Self-doped Ce3+ enhanced CeO2 host matrix for energy transfer from Ce3+ to Tb3+

Abstract

Ceria has been widely investigated due to its astonishing properties caused by oxygen vacancies and the facile conversion between Ce³⁺ and Ce⁴⁺. We synthesized luminescence tuneable ceria-based CeO₂:Tb³⁺,Ce³⁺ nanoparticles, in which Ce³⁺ was self-doped. Excess Ce³⁺ ions give rise to energy transfer from Ce³⁺ to Tb³⁺ in CeO₂:Tb³⁺,Ce³⁺ nanoparticles. These nanoparticles show intensity tuneable green luminescence, a long lifetime and low photobleaching in water.
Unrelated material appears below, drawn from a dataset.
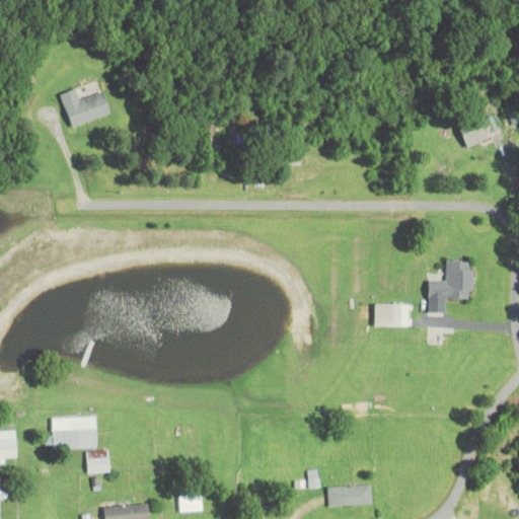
[(71,126),(109,113),(102,91),(81,98),(77,88),(60,94),(71,126)]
Reactive oxygen species (ROS) can be scavenged by these nanoparticles due to the high ratio of Ce³⁺/Ce⁴⁺ in ceria. The luminescence intensity of CeO₂:Tb³⁺,Ce³⁺ nanoparticles is sensitive to H₂O₂ (a ROS) concentrations. With increased H₂O₂ concentration, the luminescence intensity of CeO₂:Tb³⁺,Ce³⁺ nanoparticles is decreased gradually. The emission intensity can be recovered by treating with ascorbic acid, and this cycling can be repeated, which reveals good anti-fatigue properties of CeO₂:Tb³⁺,Ce³⁺ nanoparticles. These attractive properties make CeO₂:Tb³⁺,Ce³⁺ nanoparticles potential materials for ROS detection.